First, they have yet to demonstrate a full-color version of their work in the glasses-sized form-factor (though they did demonstrate full-color in a proof-of-concept that was not head-worn).

The complete VR display, lens, screen, and all. | Image courtesy Facebook


Another issue is the eye-box of the optics (the volume of space where your eye can actually see the image). The proof-of-concept demonstration had an eye-box of 8 mm, but it will need at least 10–12 mm to make a “practical [stereoscopic] headset,” the researchers say.


Further, the researchers note that while the technology is likely to support retina resolution, much higher resolution displays will still need to become widely available.

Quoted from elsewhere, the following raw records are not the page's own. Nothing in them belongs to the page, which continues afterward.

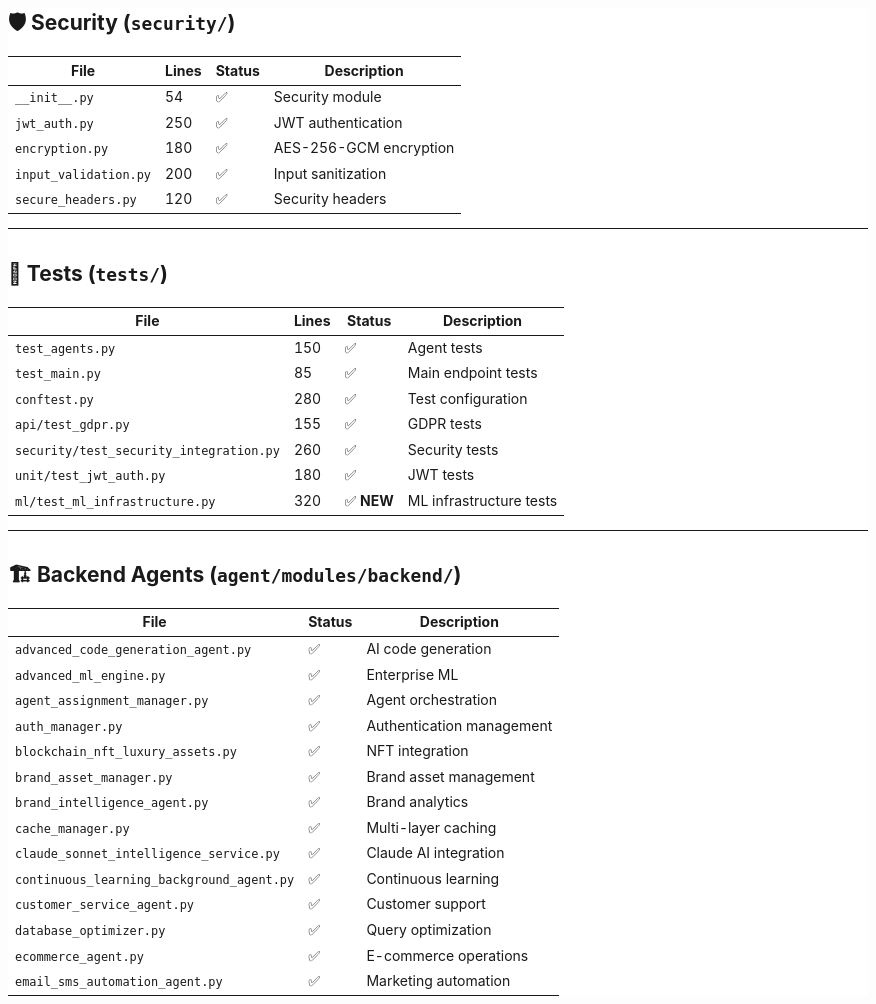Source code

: 
## 🛡️ Security (`security/`)

| File | Lines | Status | Description |
|------|-------|--------|-------------|
| `__init__.py` | 54 | ✅ | Security module |
| `jwt_auth.py` | 250 | ✅ | JWT authentication |
| `encryption.py` | 180 | ✅ | AES-256-GCM encryption |
| `input_validation.py` | 200 | ✅ | Input sanitization |
| `secure_headers.py` | 120 | ✅ | Security headers |

---

## 🧪 Tests (`tests/`)

| File | Lines | Status | Description |
|------|-------|--------|-------------|
| `test_agents.py` | 150 | ✅ | Agent tests |
| `test_main.py` | 85 | ✅ | Main endpoint tests |
| `conftest.py` | 280 | ✅ | Test configuration |
| `api/test_gdpr.py` | 155 | ✅ | GDPR tests |
| `security/test_security_integration.py` | 260 | ✅ | Security tests |
| `unit/test_jwt_auth.py` | 180 | ✅ | JWT tests |
| `ml/test_ml_infrastructure.py` | 320 | ✅ **NEW** | ML infrastructure tests |

---

## 🏗️ Backend Agents (`agent/modules/backend/`)

| File | Status | Description |
|------|--------|-------------|
| `advanced_code_generation_agent.py` | ✅ | AI code generation |
| `advanced_ml_engine.py` | ✅ | Enterprise ML |
| `agent_assignment_manager.py` | ✅ | Agent orchestration |
| `auth_manager.py` | ✅ | Authentication management |
| `blockchain_nft_luxury_assets.py` | ✅ | NFT integration |
| `brand_asset_manager.py` | ✅ | Brand asset management |
| `brand_intelligence_agent.py` | ✅ | Brand analytics |
| `cache_manager.py` | ✅ | Multi-layer caching |
| `claude_sonnet_intelligence_service.py` | ✅ | Claude AI integration |
| `continuous_learning_background_agent.py` | ✅ | Continuous learning |
| `customer_service_agent.py` | ✅ | Customer support |
| `database_optimizer.py` | ✅ | Query optimization |
| `ecommerce_agent.py` | ✅ | E-commerce operations |
| `email_sms_automation_agent.py` | ✅ | Marketing automation |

That and a calibration protocol will need to be developed to improve “geometric uniformity, intensity uniformity, color uniformity, and color alignment.”


And then there’s the whole matter of being able to build the rest of the components into such a small form factor. The researchers envision a standalone Quest-like VR headset with everything on-board for the complete VR experience with no tether.


“Our prototypes were monoscopic and used external light sources and display drivers. A truly portable and practical display would integrate a pair of display modules, a computing platform, batteries, positional trackers, and all external components into a sunglasses-like frame.”


So it’s going to be a while before this tech makes it out of the lab, and that’s only if a better solution isn’t found by then. Still, this is a very exciting proof-of-concept, primarily because of the combination of form-factor, resolution, field of view, and color gamut.


If you really want to take a technical deep dive, check out the full research paper titled Holographic Optics for Thin and Lightweight Virtual Reality.